— START Passage given —
So I haven’t had any internet access for the past four days. Any. In fact, as I write this I don’t have internet access. A Time-Warner guy is supposed to come some time today and repair whatever it is that's broken so that I will once again be able connect to the world wide web, but I’m not holding my breath.
“There are two time slots available,” the Time-Warner guy that I talked to told me. “He’ll call you thirty minutes before he arrives.”
“Okay,” I said. “What are the times?”
“Either tomorrow afternoon between 1 p.m. and 5 p.m., or all day, between 8 a.m. and 7 p.m. Which one would you like?”
“Wait…what?” See, because to me, that first time slot actually falls in with the second. Thinking about it now, I could see how the 1-5 slot would be better, because at least then you don’t have to wait around in the morning, but in my experience dealing with Time-Warner, they generally just show up whenever the hell they want to, anyways, so you might as well just make it official. I’ve horror stories all over Austin about how the service guys will call and be all, “Okay, I’m going to be at your place in thirty minutes.”
“But…you weren’t supposed to be there until three this afternoon—it’s 8:30 in the morning.”
“Yeah, well, I finished up a job a little early, so I have time now.”
“But I’m at work—I took this afternoon off specifically so I could be home at the right time.”
“I’m going to be there in thirty minutes—if you aren’t there, you’ll have to reschedule for another day.”
Nothing like that has ever happened to me, but I’ve heard stories. “It doesn’t matter,” I told the guy. “I can be home all day.”
“Okay, then, I’ll just go ahead and request that slot…oh, it’s already been filled. So I’ll just request the other…hm…that one’s been filled, too.”
— END Passage given —
— START Data provided —
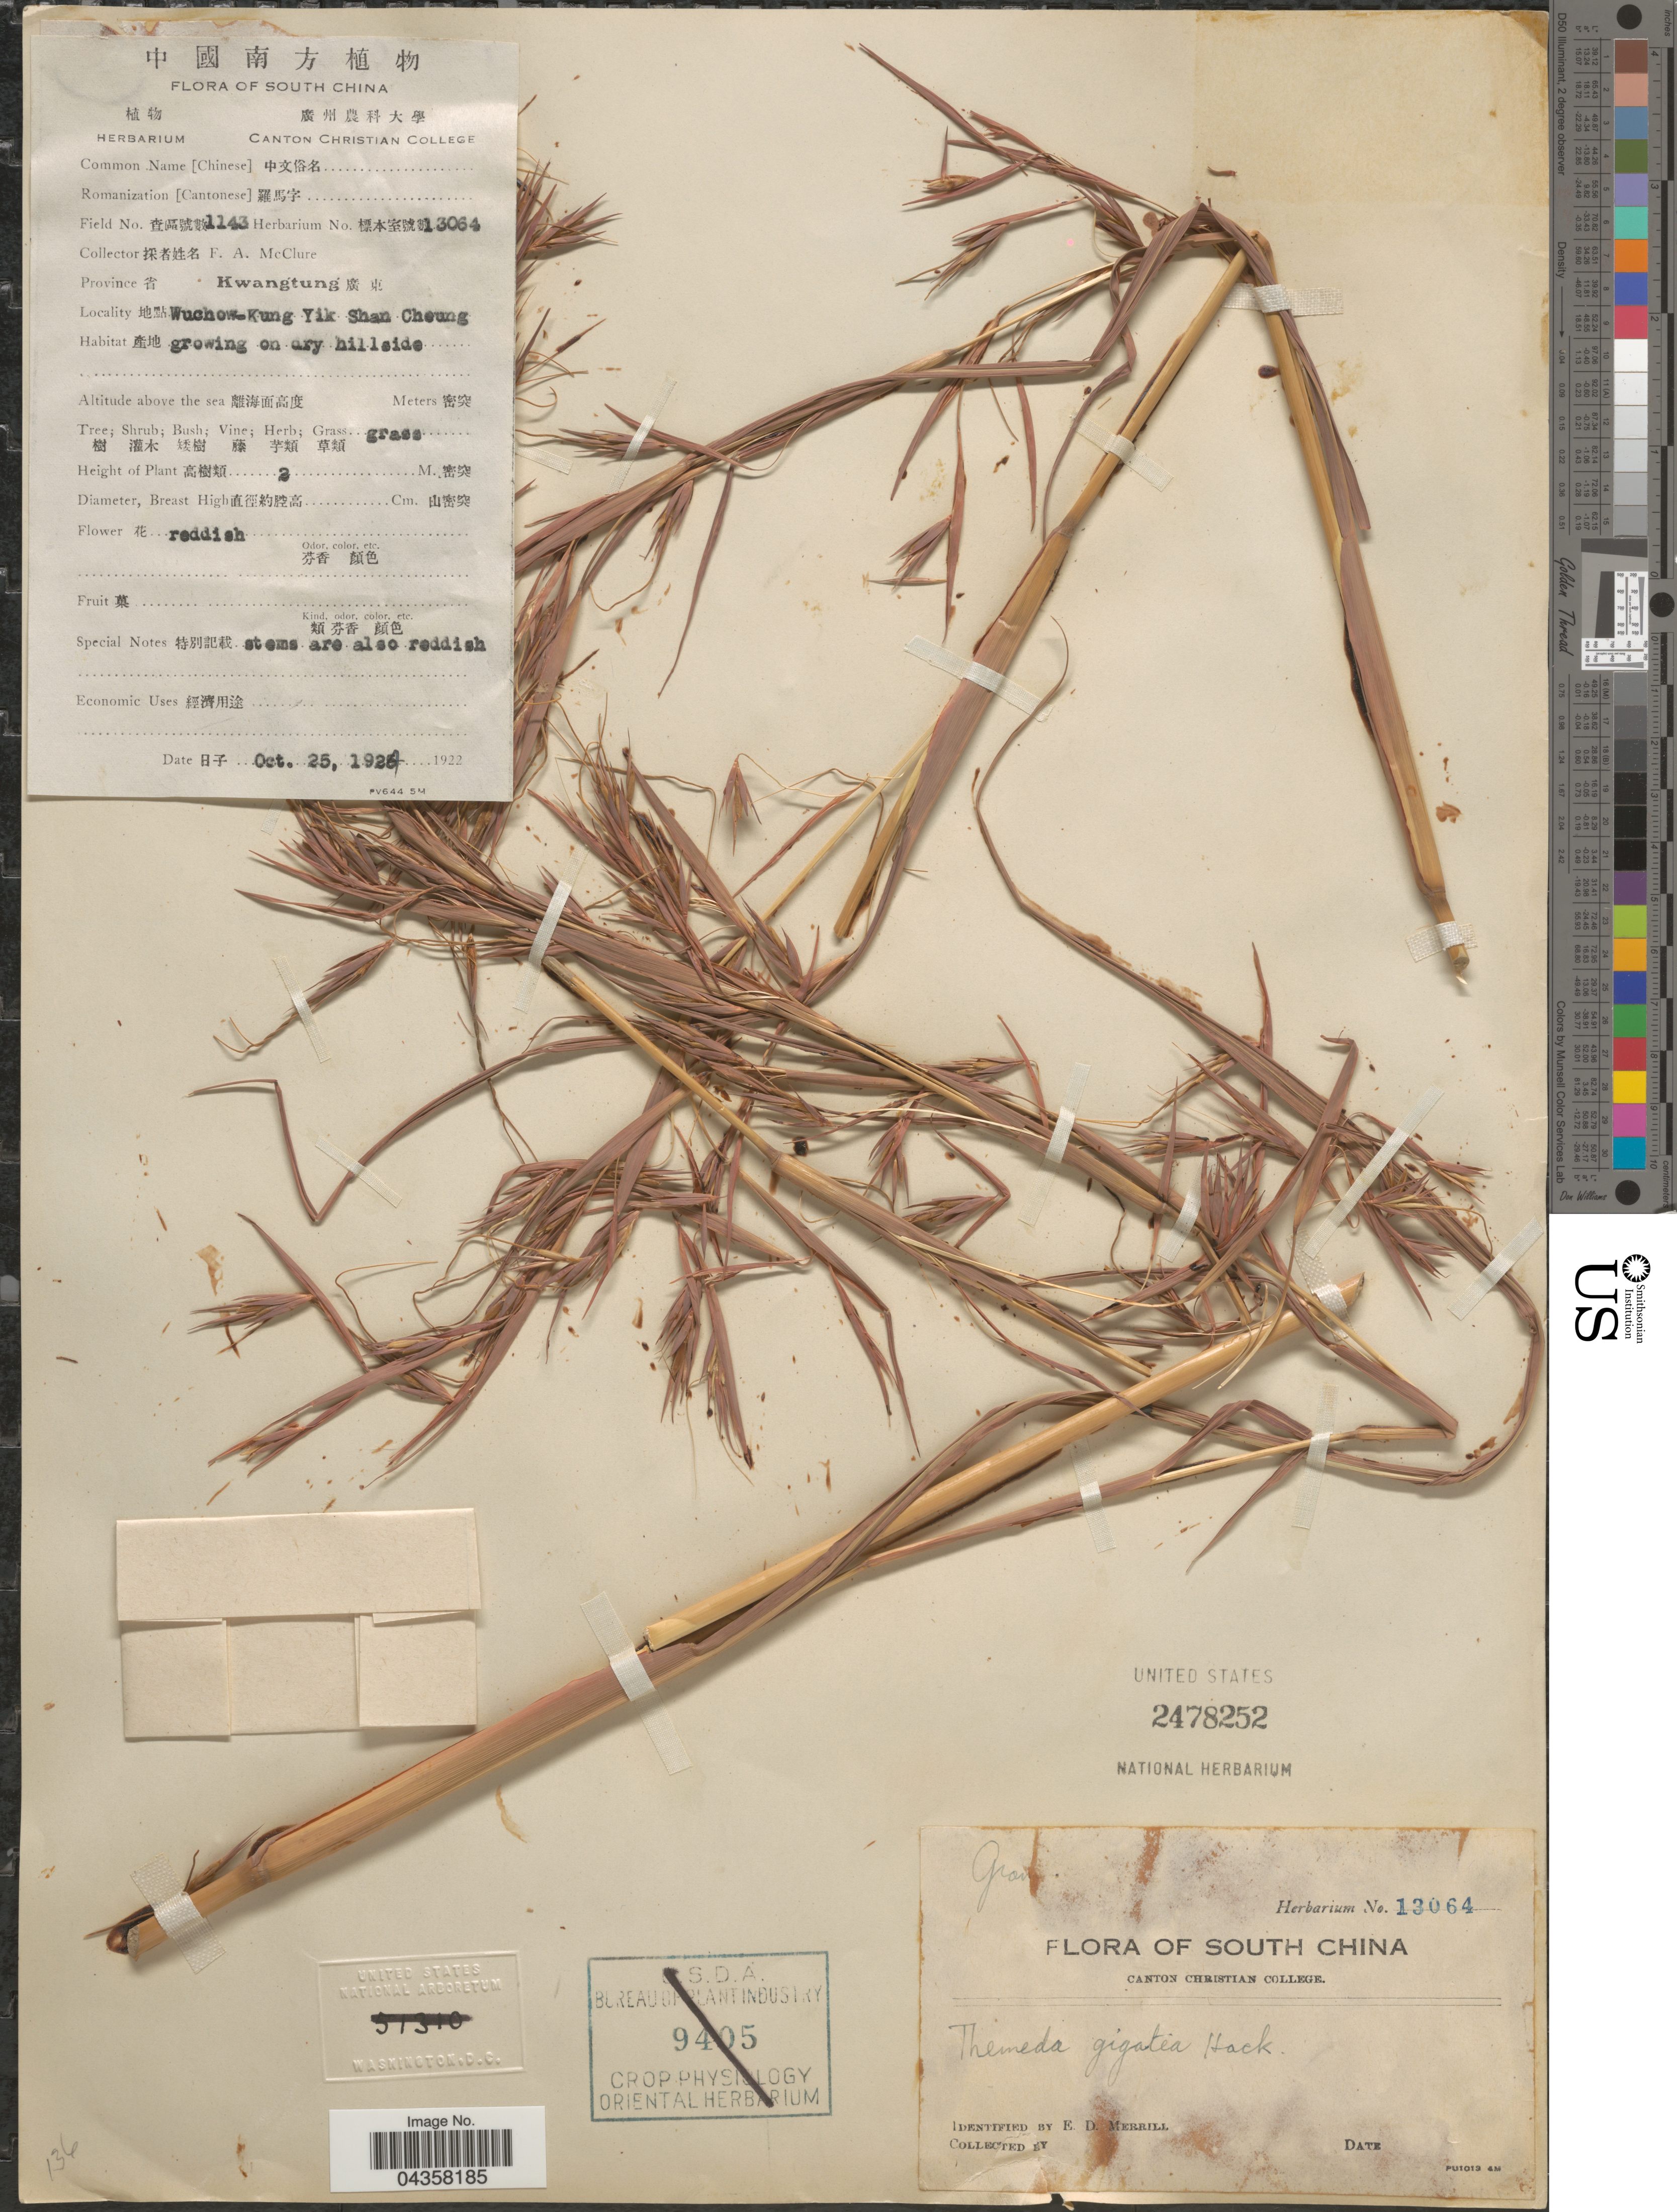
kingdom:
— END Data provided —
— START Data provided —
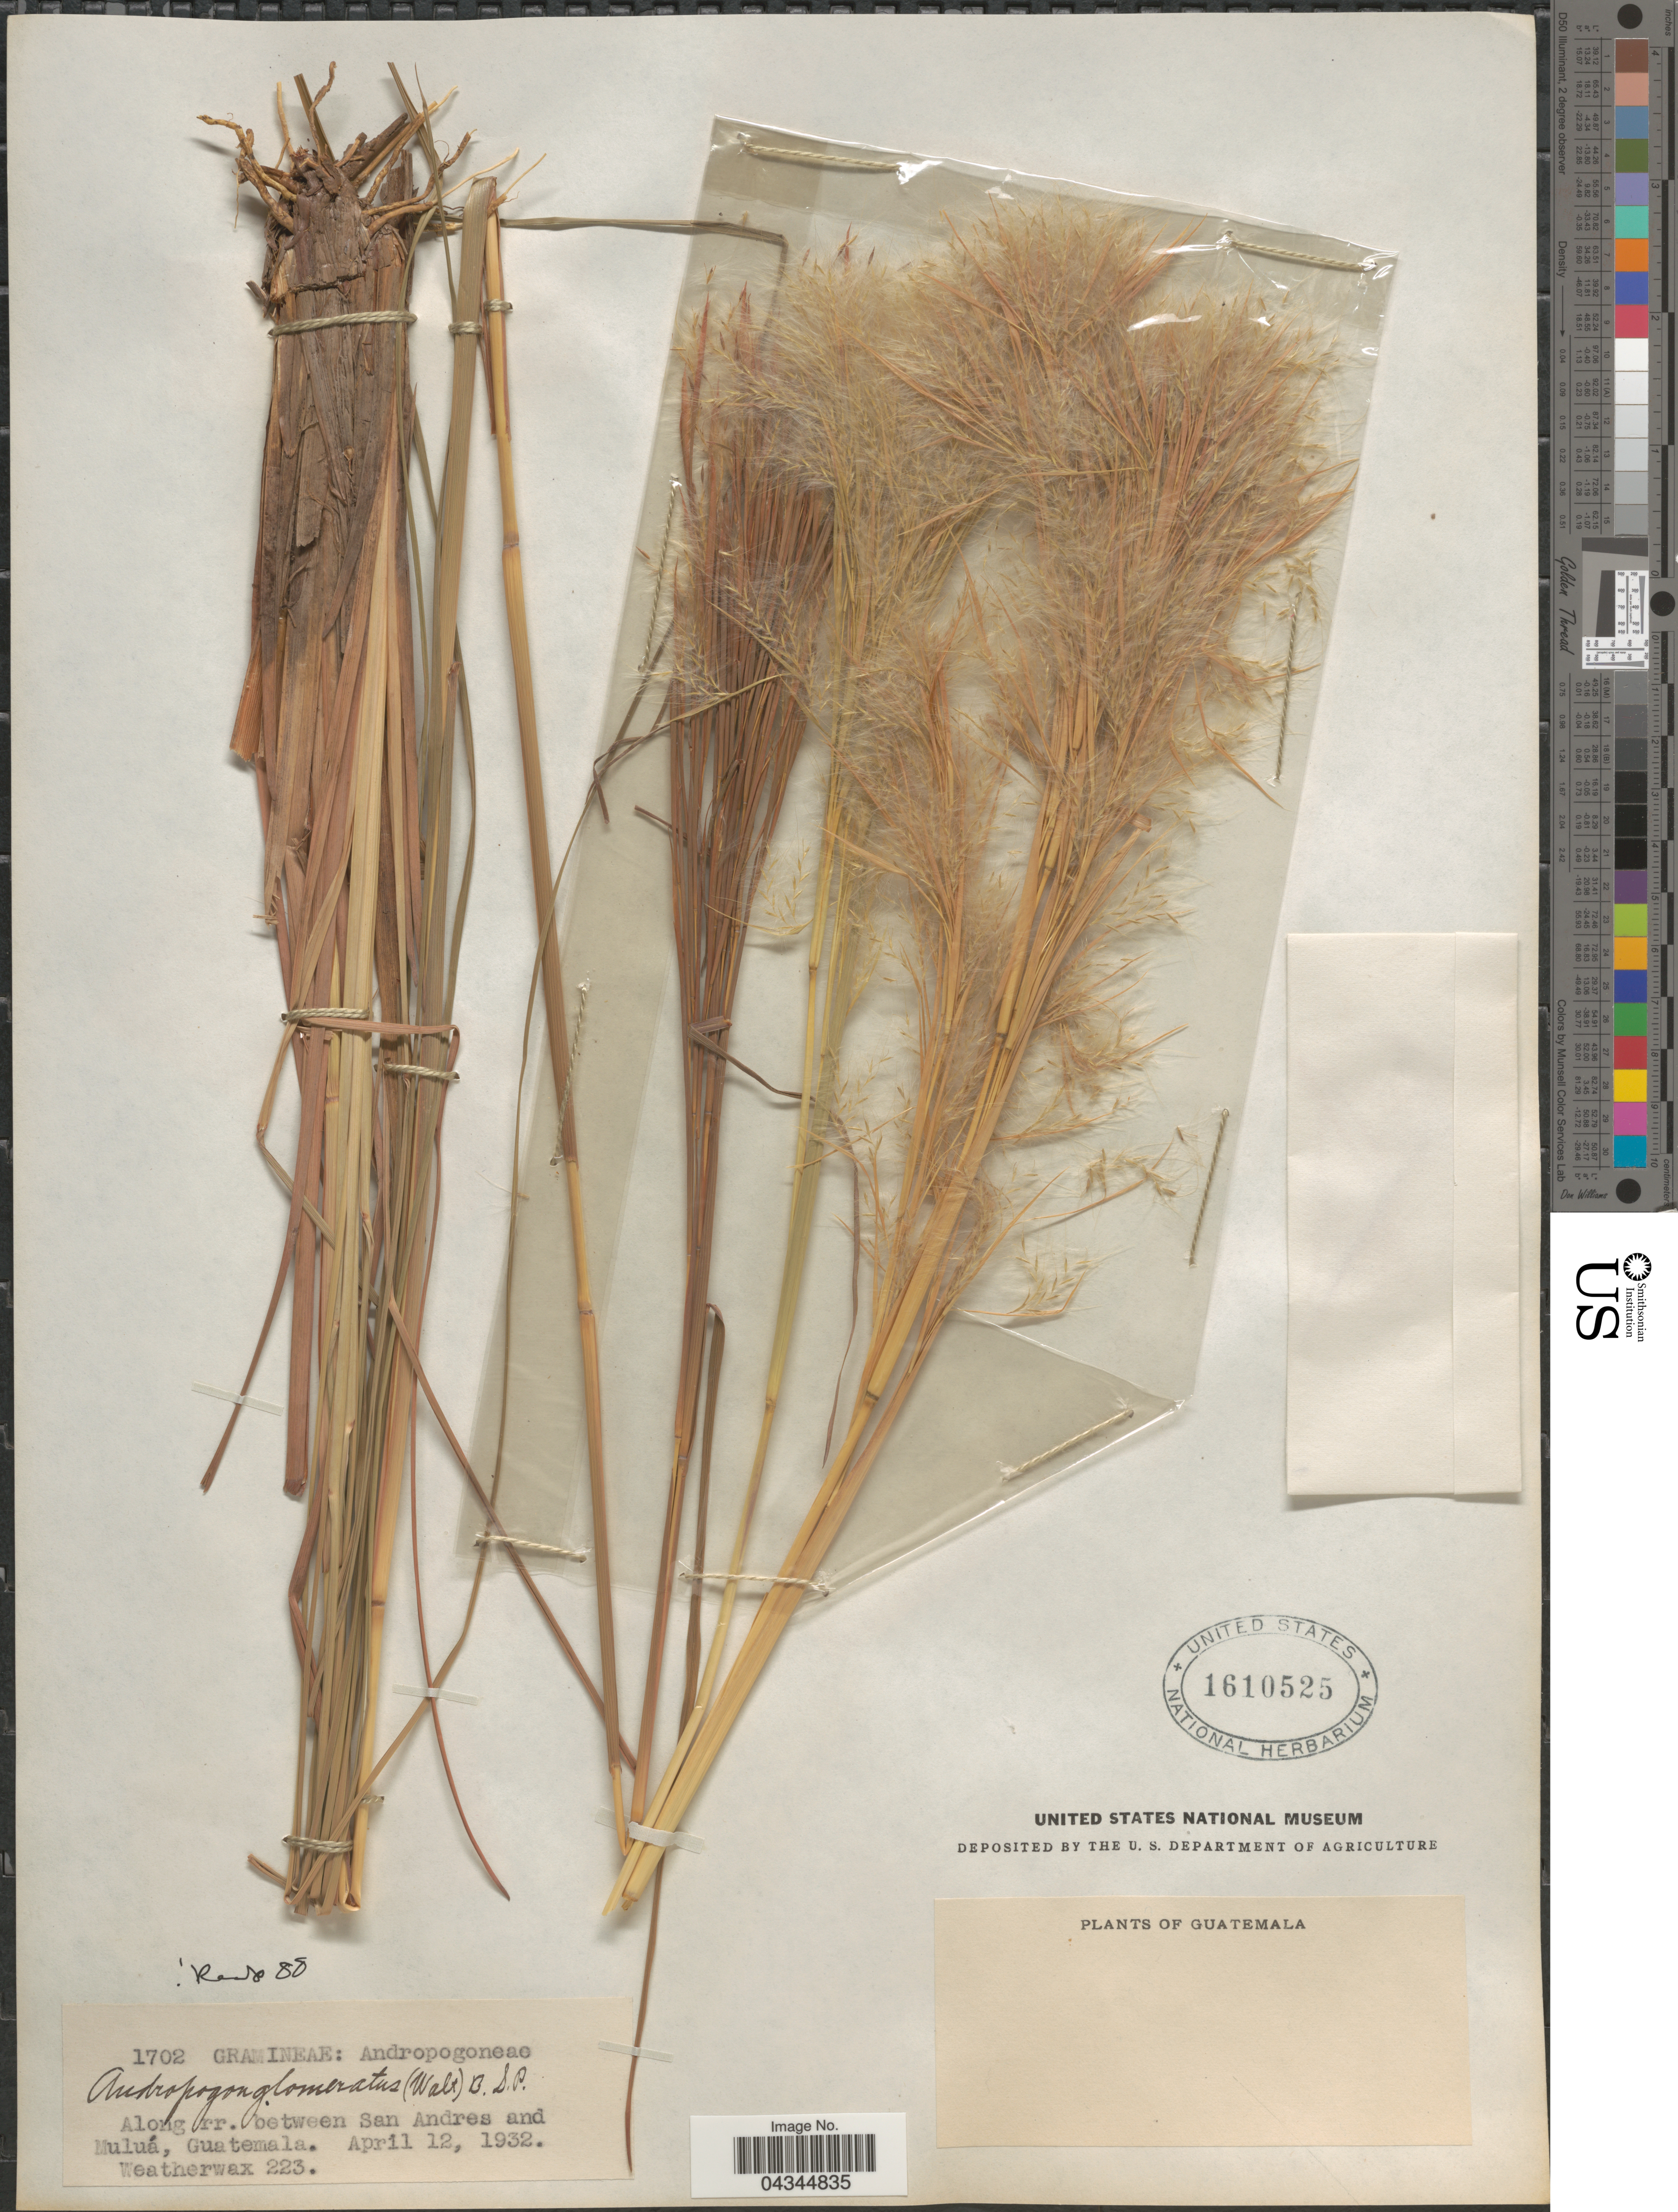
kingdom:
— END Data provided —
### Your tasks:
**a)** List every clock time of day that the post about the internet outage mentions.
**b)** Pick up the post about the internet outage after its final line and continue writing it.

### Responses to the tasks:
**a)** 1 p.m., 5 p.m., 8 a.m., 7 p.m., three in the afternoon, 8:30 in the morning

**b)**
I waited in silence, wondering what would happen now. He waited with me, both of us very quiet. I was using my headset, so I started cleaning up my living room a little bit. It wasn’t like I was trying to wait him out or anything—I just figured it was better to let him think up a solution before I said anything.
“Hmmmm,” he said.
I stacked some books up on a table—I’ve been reading a lot since I lost my internet connection.
“Hmmmm,” he said again. “Okay, I’ve got it.”
“Yes. Since you don’t have internet access at all, I’ll go ahead a schedule an emergency work order—that should do it.”
“That would be awesome,” I told him. I really like to encourage people when they’re on the right track to making my life better.
“Let me just check with my supervisor.”
“Tell him I said hi.”
He chuckled and put me on hold.
There wasn’t any annoying music—just an occasional beeping that let me know I was still on hold. I appreciated that. I called Office Depot the other day, and while they’re making you hold, they play a loop of commercials. It’s like they discovered two of the most annoying things on the planet—waiting and commercials—and combined them into one, customer-pissing-off event. Imagine the meeting where that idea was thought up:
“So how’s everyone doing? Good weekend? Susan, looks like you got a bit of a sunburn—you go skiing?”
“No. I, uh, got in a car accident.”
“Car accident, really? Well glad you made it back safe and sound. Everybody okay, then?”
“Actually, no. I broke my leg, and three ribs. See the cast? The crutches?”
“Oh, yeah, I did notice those crutches—good color for you. Really brings out the color of your eyes.”
“My eyes are a bloodshot mess because of all the exploded blood vessels.”
“That’s great. Anyway, I called you all here to this meeting today because we have a problem. I’m not gonna mix words with you, people: the problem is the customers. They’re taking up too much of our employees’ time. We need a solution, and we need it now.”
“How about if we make our checkout lines more efficient, so we could get customers in and out of the store faster? Seems like that would be a win-win situation.”
“You’re on the right track here, Bob—I like the part about getting the customer out of the store—but I don’t think you’ve thought of the big picture. Sure, it sounds good on paper, but what you’re talking about would require hours and hours of research, more employees, remodeling, and probably millions of dollars spent on meetings such as this one. Never get it past the guys at corporate.”
“But…we are the guys at corporate.”
“Any more ideas?”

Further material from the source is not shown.